## WHAT TO WORK ON:
Copy each line below in which the word "protein" occurs.

## AVAILABLE DATA:

━━━━━━━━

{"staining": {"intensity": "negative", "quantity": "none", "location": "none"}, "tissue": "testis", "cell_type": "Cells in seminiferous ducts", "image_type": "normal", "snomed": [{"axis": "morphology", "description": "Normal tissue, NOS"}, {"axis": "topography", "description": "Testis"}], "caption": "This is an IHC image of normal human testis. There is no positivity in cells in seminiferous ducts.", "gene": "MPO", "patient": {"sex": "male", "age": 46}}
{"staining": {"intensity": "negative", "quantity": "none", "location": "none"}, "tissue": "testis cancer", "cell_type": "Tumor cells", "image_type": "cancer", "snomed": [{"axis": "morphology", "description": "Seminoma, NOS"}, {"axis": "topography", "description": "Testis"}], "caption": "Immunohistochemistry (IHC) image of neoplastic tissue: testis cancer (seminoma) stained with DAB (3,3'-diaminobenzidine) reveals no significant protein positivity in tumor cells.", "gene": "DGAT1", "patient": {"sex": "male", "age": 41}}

━━━━━━━━

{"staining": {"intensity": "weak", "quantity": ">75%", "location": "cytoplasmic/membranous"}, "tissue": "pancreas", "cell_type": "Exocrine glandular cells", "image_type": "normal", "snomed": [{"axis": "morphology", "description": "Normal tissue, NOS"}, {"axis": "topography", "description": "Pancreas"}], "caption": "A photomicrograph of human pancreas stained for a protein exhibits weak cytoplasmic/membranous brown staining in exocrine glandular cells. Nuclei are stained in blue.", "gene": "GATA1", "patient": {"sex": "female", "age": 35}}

━━━━━━━━

## RESULT BELOW:
{"staining": {"intensity": "negative", "quantity": "none", "location": "none"}, "tissue": "testis cancer", "cell_type": "Tumor cells", "image_type": "cancer", "snomed": [{"axis": "morphology", "description": "Seminoma, NOS"}, {"axis": "topography", "description": "Testis"}], "caption": "Immunohistochemistry (IHC) image of neoplastic tissue: testis cancer (seminoma) stained with DAB (3,3'-diaminobenzidine) reveals no significant protein positivity in tumor cells.", "gene": "DGAT1", "patient": {"sex": "male", "age": 41}}
{"staining": {"intensity": "weak", "quantity": ">75%", "location": "cytoplasmic/membranous"}, "tissue": "pancreas", "cell_type": "Exocrine glandular cells", "image_type": "normal", "snomed": [{"axis": "morphology", "description": "Normal tissue, NOS"}, {"axis": "topography", "description": "Pancreas"}], "caption": "A photomicrograph of human pancreas stained for a protein exhibits weak cytoplasmic/membranous brown staining in exocrine glandular cells. Nuclei are stained in blue.", "gene": "GATA1", "patient": {"sex": "female", "age": 35}}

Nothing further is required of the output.